CHP'li Okan Gaytancıoğlu TBMM Başkanlığına sunduğu önergesinde ”20 milyon kişiyi aşkın yurttaşın tüketici kredisi kullandığı ve tüketici kredilerinin 400 milyar TL'yi aştığı bir ortamda, tüketiciler kredi borçlarını ödemekte zorlanmaktadır. 2018 yılı Mart ayı sonu bilgilere göre, borçlarını ödeyemeyen 3,1 milyon kişi yasal takiptedir. Ödemelerin gerçekleştirilebilmesi için birçok yöntemlere başvuran yurttaşlarımız, evlerini, araçlarını ipotek ettirmişlerdir. Yine milyonlarca yurttaşımız borçlarını düzenli ödeyemedikleri için İcra Dairelerinde ve mahkemelerde uğraş vermektedir” denildi ve şu görüşler savunuldu:
Bankaların tüketicilerin kredi taleplerini geçmiş ödeme davranışlarına göre değerlendirmesi yani kredi siciline göre onay vermesi birçok tüketicinin kredi alamamasına neden olmaktadır. Sözde kredi danışmanlık şirketleri Bankacılık Düzenleme ve Denetleme Kurumu (BDDK) yetkisine sahip olduklarını söyleyerek vatandaşları yanıltmaktadırlar. Bu sistem düpedüz yeni bir tefecilik modelidir ve bankacılık sisteminin de içinde bulunduğu yönünde bilgilerin yer alması da konunun ciddi bir biçimde araştırılmasının gerektiğini göstermektedir.

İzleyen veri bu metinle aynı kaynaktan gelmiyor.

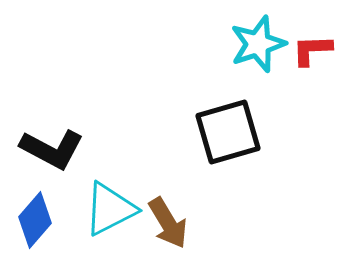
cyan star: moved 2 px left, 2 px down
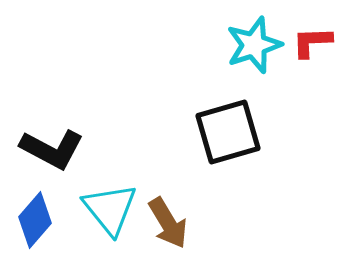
cyan star: moved 4 px left, 1 px down
red L-shape: moved 8 px up
cyan triangle: rotated 42 degrees counterclockwise
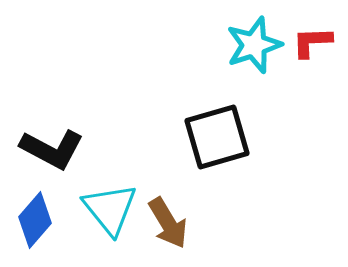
black square: moved 11 px left, 5 px down
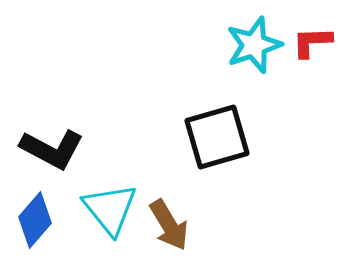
brown arrow: moved 1 px right, 2 px down
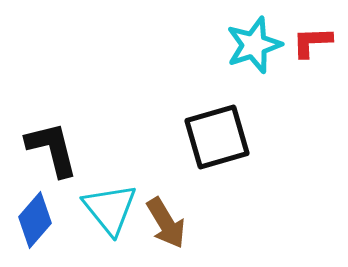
black L-shape: rotated 132 degrees counterclockwise
brown arrow: moved 3 px left, 2 px up
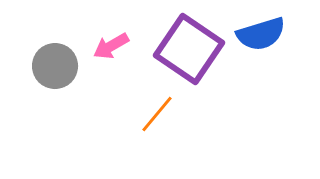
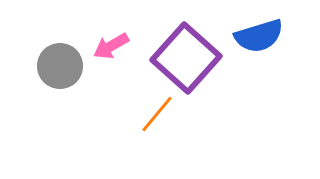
blue semicircle: moved 2 px left, 2 px down
purple square: moved 3 px left, 9 px down; rotated 8 degrees clockwise
gray circle: moved 5 px right
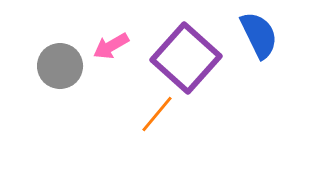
blue semicircle: moved 1 px up; rotated 99 degrees counterclockwise
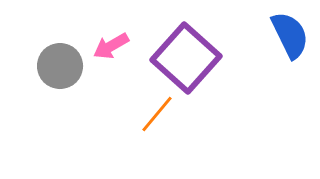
blue semicircle: moved 31 px right
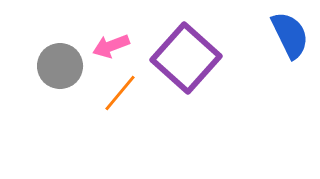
pink arrow: rotated 9 degrees clockwise
orange line: moved 37 px left, 21 px up
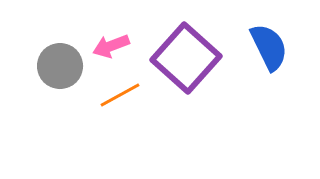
blue semicircle: moved 21 px left, 12 px down
orange line: moved 2 px down; rotated 21 degrees clockwise
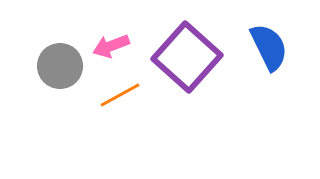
purple square: moved 1 px right, 1 px up
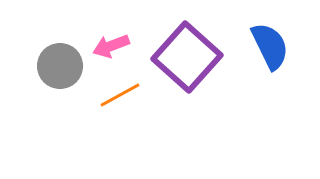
blue semicircle: moved 1 px right, 1 px up
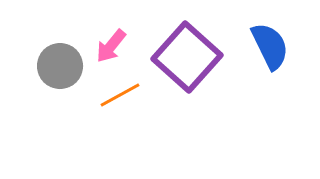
pink arrow: rotated 30 degrees counterclockwise
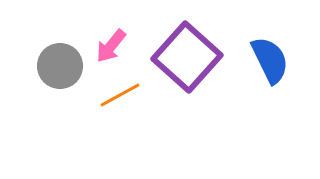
blue semicircle: moved 14 px down
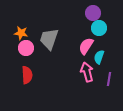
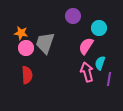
purple circle: moved 20 px left, 3 px down
gray trapezoid: moved 4 px left, 4 px down
cyan semicircle: moved 1 px right, 6 px down
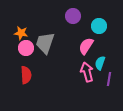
cyan circle: moved 2 px up
red semicircle: moved 1 px left
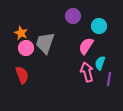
orange star: rotated 16 degrees clockwise
red semicircle: moved 4 px left; rotated 18 degrees counterclockwise
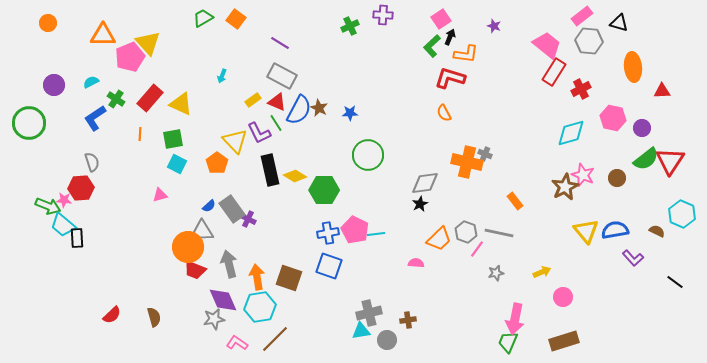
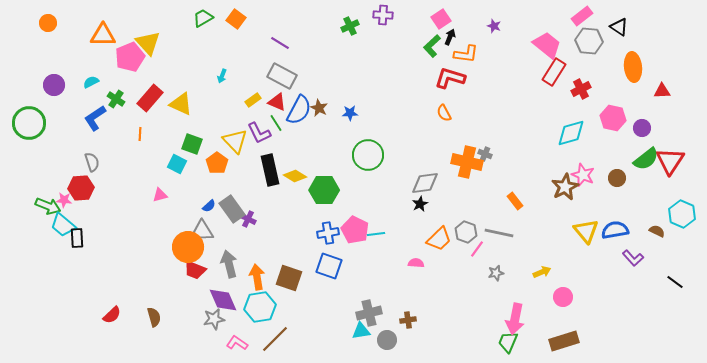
black triangle at (619, 23): moved 4 px down; rotated 18 degrees clockwise
green square at (173, 139): moved 19 px right, 5 px down; rotated 30 degrees clockwise
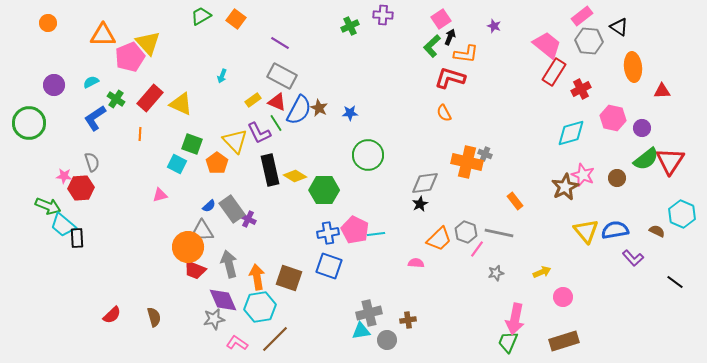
green trapezoid at (203, 18): moved 2 px left, 2 px up
pink star at (64, 200): moved 24 px up
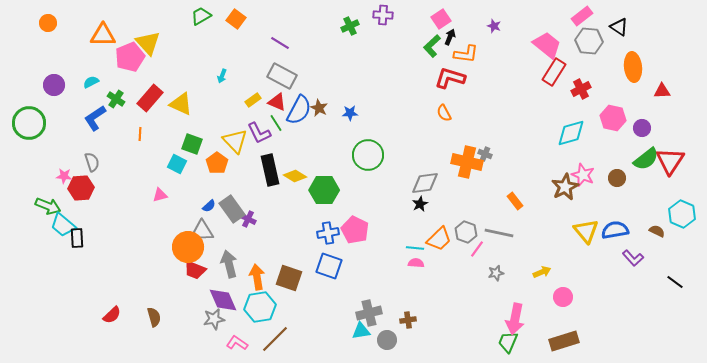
cyan line at (376, 234): moved 39 px right, 14 px down; rotated 12 degrees clockwise
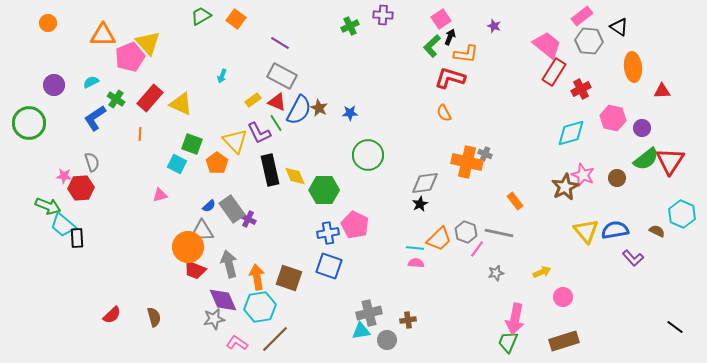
yellow diamond at (295, 176): rotated 35 degrees clockwise
pink pentagon at (355, 230): moved 5 px up
black line at (675, 282): moved 45 px down
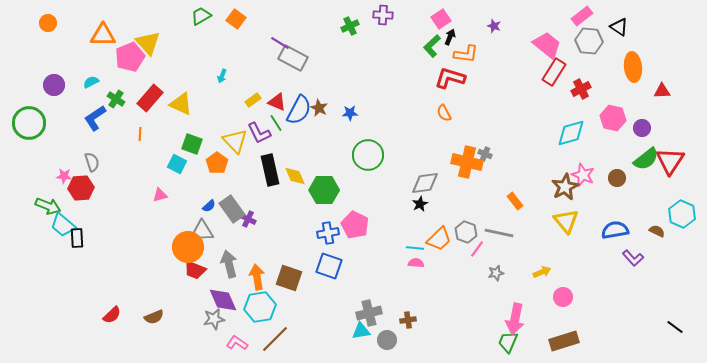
gray rectangle at (282, 76): moved 11 px right, 18 px up
yellow triangle at (586, 231): moved 20 px left, 10 px up
brown semicircle at (154, 317): rotated 84 degrees clockwise
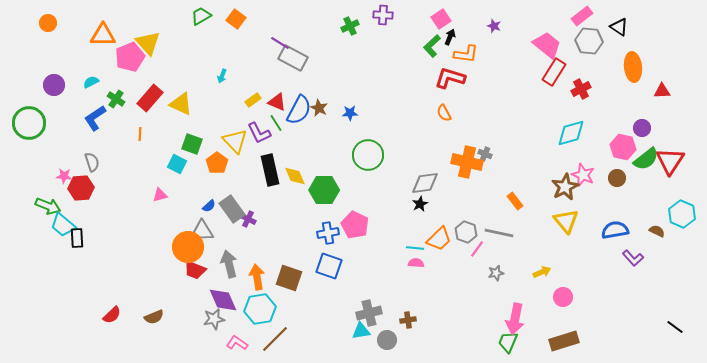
pink hexagon at (613, 118): moved 10 px right, 29 px down
cyan hexagon at (260, 307): moved 2 px down
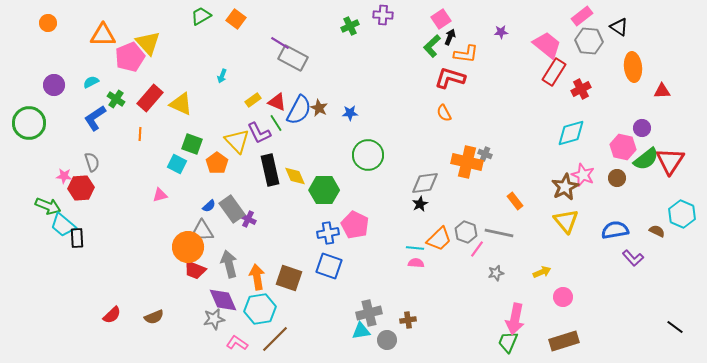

Son zamanlarda ‘size sorunsuz kredi vereceğiz' ilanlarıyla karşılaşılmaktadır. Üstelik bu ilanlarda, kredi danışmanlık bürosunun telefonları verilerek tüketiciler görüşmeye çağrılmakta ve ‘kredi skorunuz ne olursa olsun size kredi çıkartacağız' denilerek tüketiciler kandırılmaktadır. Bu tip firmaların bazı banka şubeleriyle ortak çalıştığına dair bilgilere de rastlanmıştır. Kredinin verilebilmesi için krediyi alacak tüketicinin sicili bozuk bile olsa, şubedeki bir yetkilinin onayı ile söz konusu ihtiyaç kredisinin kullandırıldığına dair birçok bilgi yerel ve ulusal basında da yer almaktadır.
Sicili bozuk olan tüketici kredi danışmanlık şirketine başvurmakta, kredi danışmanlık şirketi (x) banka şubesinde beraber çalıştığı yetkiliye tüketiciyi yönlendirmektedir. Kredi, genel müdürlüğe değil, banka şubesindeki yetkiliye onaylatılmaktadır. Tüketici onaylanan krediyi aldığı gibi, danışmanlık şirketi de paranın en az yüzde 20'sine ‘komisyon' adı altında el koymaktadır. Bu komisyonu vermek istemeyenler darp edilmektedir. Türkiye Bankalar Birliği yurttaşlara acil kredi teklifi vaat ederek sahtecilik ve dolandırıcılık yapan kişilere itibar edilmemesi gerektiğini söyleyerek uyarıda bulunmasına rağmen bu tür firmalar halen piyasadadır”
Gaytancıoğlu, konu ile ilgili TBMM’ye soru önergesi de vererek Hazine ve Maliye Bakanı Berat Albayrak'tan şu konularda cevap istedi:
*Bu tip firmaların bazı banka şubeleriyle ortak çalıştığına dair iddialar doğru mudur?
*Kredinin verilebilmesi için krediyi alacak tüketicinin sicili bozuk bile olsa, şubedeki bir yetkilinin onayı ile söz konusu ihtiyaç kredisinin kullandırıldığı iddiası doğru mudur? Bu kredi, kredi notu düşük ve sicili bozuk olan bir vatandaşa nasıl bu firmalar aracılığı ile verilebilmektedir?
*Türkiye Bankalar Birliği (TBB) ilan, mesaj ve internet reklamları aracılığı ile yurttaşlara acil kredi teklifi vaat ederek sahtecilik ve dolandırıcılık yapan kişilere itibar edilmemesi gerektiğini söyleyerek uyarıda bulunmasına rağmen bu tür firmalar neden halen piyasada bulunmaktadır?
*Bu şekilde çalışan kaç firma vardır? Bu firmalar için bir yaptırımınız var mı?